There is an overriding representation on the board from certain districts, which happen to be the wealthier districts of Arlington. All of our schools, no matter which sector of Arlington they are located in, should have the equal resources to provide for the needs of our childrens educations, she said.
McAliley, if elected, hopes at the next boundary meeting to speak with parents on a one-to-one basis from each school district telling them, in effect, if they do not fill these positions, others will according to their own agenda.
An additional concern of McAliley and an impetus of her campaign is the recent tax cap election intended to raise property tax slightly, using the money to increase teacher salaries and improve the level of education.
As a taxpayer, I am unhappy because I voted for the tax cap in order to provide better education for my child, but instead they are putting the maximum number of students in each classroom.
They are going to increase the amount of work teachers have to do and minimize the personal time they can give to students. I feel the election was misleading, she said.
McAliley believes that solutions to the funding issues and ability for schools to divide classrooms and provide adequate learning resources rely on modifying the TAAS rewards system.
The TAAS rewards give $10,000 in funding to schools that achieve the recognized exemplary status with a certain number of students passing the standardized test.
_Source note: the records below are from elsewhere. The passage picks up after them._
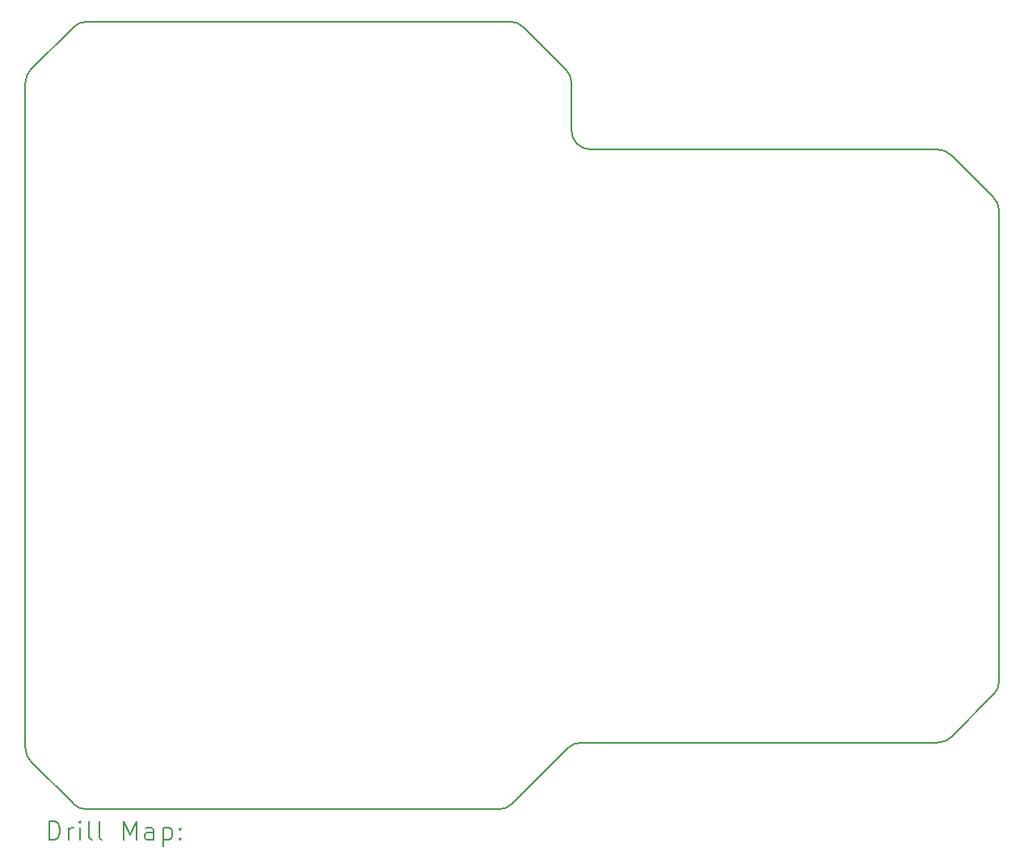
<source format=gbr>
%TF.GenerationSoftware,KiCad,Pcbnew,7.0.10*%
%TF.CreationDate,2024-02-08T22:37:53+01:00*%
%TF.ProjectId,LNA_1MHz,4c4e415f-314d-4487-9a2e-6b696361645f,V0*%
%TF.SameCoordinates,PX62ccf80PY8214c80*%
%TF.FileFunction,Drillmap*%
%TF.FilePolarity,Positive*%
%FSLAX45Y45*%
G04 Gerber Fmt 4.5, Leading zero omitted, Abs format (unit mm)*
G04 Created by KiCad (PCBNEW 7.0.10) date 2024-02-08 22:37:53*
%MOMM*%
%LPD*%
G01*
G04 APERTURE LIST*
%ADD10C,0.200000*%
G04 APERTURE END LIST*
D10*
X5720000Y7120000D02*
G75*
G03*
X5920000Y6920000I200000J0D01*
G01*
X501421Y8201421D02*
X58579Y7758579D01*
X5720000Y7120000D02*
X5720000Y7617157D01*
X501420Y58577D02*
G75*
G03*
X642843Y0I141420J141423D01*
G01*
X58579Y501421D02*
X501421Y58579D01*
X58577Y7758580D02*
G75*
G03*
X0Y7617157I141423J-141420D01*
G01*
X642843Y8259998D02*
G75*
G03*
X501421Y8201421I-3J-199998D01*
G01*
X642843Y0D02*
X4957157Y0D01*
X10200000Y1342843D02*
X10200000Y6277157D01*
X10141421Y6418579D02*
X9698579Y6861421D01*
X5719998Y7617157D02*
G75*
G03*
X5661421Y7758579I-199998J3D01*
G01*
X5822843Y699998D02*
G75*
G03*
X5681421Y641421I-3J-199998D01*
G01*
X9557157Y6920000D02*
X5920000Y6920000D01*
X9557157Y700002D02*
G75*
G03*
X9698579Y758579I3J199998D01*
G01*
X10199998Y6277157D02*
G75*
G03*
X10141421Y6418579I-199998J3D01*
G01*
X9698579Y758579D02*
X10141421Y1201421D01*
X5098579Y58579D02*
X5681421Y641421D01*
X5661421Y7758579D02*
X5218579Y8201421D01*
X5077157Y8260000D02*
X642843Y8260000D01*
X10141423Y1201420D02*
G75*
G03*
X10200000Y1342843I-141423J141420D01*
G01*
X5822843Y700000D02*
X9557157Y700000D01*
X0Y7617157D02*
X0Y642843D01*
X4957157Y2D02*
G75*
G03*
X5098579Y58579I3J199998D01*
G01*
X9698580Y6861423D02*
G75*
G03*
X9557157Y6920000I-141420J-141423D01*
G01*
X5218580Y8201423D02*
G75*
G03*
X5077157Y8260000I-141420J-141423D01*
G01*
X2Y642843D02*
G75*
G03*
X58579Y501421I199998J-3D01*
G01*
X250777Y-321484D02*
X250777Y-121484D01*
X250777Y-121484D02*
X298396Y-121484D01*
X298396Y-121484D02*
X326967Y-131008D01*
X326967Y-131008D02*
X346015Y-150055D01*
X346015Y-150055D02*
X355539Y-169103D01*
X355539Y-169103D02*
X365062Y-207198D01*
X365062Y-207198D02*
X365062Y-235769D01*
X365062Y-235769D02*
X355539Y-273865D01*
X355539Y-273865D02*
X346015Y-292912D01*
X346015Y-292912D02*
X326967Y-311960D01*
X326967Y-311960D02*
X298396Y-321484D01*
X298396Y-321484D02*
X250777Y-321484D01*
X450777Y-321484D02*
X450777Y-188150D01*
X450777Y-226246D02*
X460301Y-207198D01*
X460301Y-207198D02*
X469824Y-197674D01*
X469824Y-197674D02*
X488872Y-188150D01*
X488872Y-188150D02*
X507920Y-188150D01*
X574586Y-321484D02*
X574586Y-188150D01*
X574586Y-121484D02*
X565063Y-131008D01*
X565063Y-131008D02*
X574586Y-140531D01*
X574586Y-140531D02*
X584110Y-131008D01*
X584110Y-131008D02*
X574586Y-121484D01*
X574586Y-121484D02*
X574586Y-140531D01*
X698396Y-321484D02*
X679348Y-311960D01*
X679348Y-311960D02*
X669824Y-292912D01*
X669824Y-292912D02*
X669824Y-121484D01*
X803158Y-321484D02*
X784110Y-311960D01*
X784110Y-311960D02*
X774586Y-292912D01*
X774586Y-292912D02*
X774586Y-121484D01*
X1031729Y-321484D02*
X1031729Y-121484D01*
X1031729Y-121484D02*
X1098396Y-264341D01*
X1098396Y-264341D02*
X1165063Y-121484D01*
X1165063Y-121484D02*
X1165063Y-321484D01*
X1346015Y-321484D02*
X1346015Y-216722D01*
X1346015Y-216722D02*
X1336491Y-197674D01*
X1336491Y-197674D02*
X1317444Y-188150D01*
X1317444Y-188150D02*
X1279348Y-188150D01*
X1279348Y-188150D02*
X1260301Y-197674D01*
X1346015Y-311960D02*
X1326967Y-321484D01*
X1326967Y-321484D02*
X1279348Y-321484D01*
X1279348Y-321484D02*
X1260301Y-311960D01*
X1260301Y-311960D02*
X1250777Y-292912D01*
X1250777Y-292912D02*
X1250777Y-273865D01*
X1250777Y-273865D02*
X1260301Y-254817D01*
X1260301Y-254817D02*
X1279348Y-245293D01*
X1279348Y-245293D02*
X1326967Y-245293D01*
X1326967Y-245293D02*
X1346015Y-235769D01*
X1441253Y-188150D02*
X1441253Y-388150D01*
X1441253Y-197674D02*
X1460301Y-188150D01*
X1460301Y-188150D02*
X1498396Y-188150D01*
X1498396Y-188150D02*
X1517443Y-197674D01*
X1517443Y-197674D02*
X1526967Y-207198D01*
X1526967Y-207198D02*
X1536491Y-226246D01*
X1536491Y-226246D02*
X1536491Y-283389D01*
X1536491Y-283389D02*
X1526967Y-302436D01*
X1526967Y-302436D02*
X1517443Y-311960D01*
X1517443Y-311960D02*
X1498396Y-321484D01*
X1498396Y-321484D02*
X1460301Y-321484D01*
X1460301Y-321484D02*
X1441253Y-311960D01*
X1622205Y-302436D02*
X1631729Y-311960D01*
X1631729Y-311960D02*
X1622205Y-321484D01*
X1622205Y-321484D02*
X1612682Y-311960D01*
X1612682Y-311960D02*
X1622205Y-302436D01*
X1622205Y-302436D02*
X1622205Y-321484D01*
X1622205Y-197674D02*
X1631729Y-207198D01*
X1631729Y-207198D02*
X1622205Y-216722D01*
X1622205Y-216722D02*
X1612682Y-207198D01*
X1612682Y-207198D02*
X1622205Y-197674D01*
X1622205Y-197674D02*
X1622205Y-216722D01*
M02*

</source>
The emphasis placed on the TAAS test causes schools to perform according to strict curriculum guidelines, which may or may not be the knowledge needed by the students, McAliley said.
Teachers have told me the TAAS is a minimal level test, and it is frustrating to teach everything to a minimal level without being able to exceed that and not even be able to teach average, she said.
The methods of scoring TAAS, of evaluating the schools based on the scores and of funding go hand-in-hand, McAliley said.
McAliley has contacted the Texas Education Agency because she does not like the way TAAS is being used.
It subcategorizes the results into race, and that is the way its reported to the public. I believe its a negative way to present the scores, she said.
She believes the scores should be an internal diagnostic tool.
The schools can find out where we are being effective, where we are not and where we need to improve. As a diagnostic tool, I am all for TAAS and standardized testing. As a funding tool, as the overpowering dictator it has become, I am against it, she said.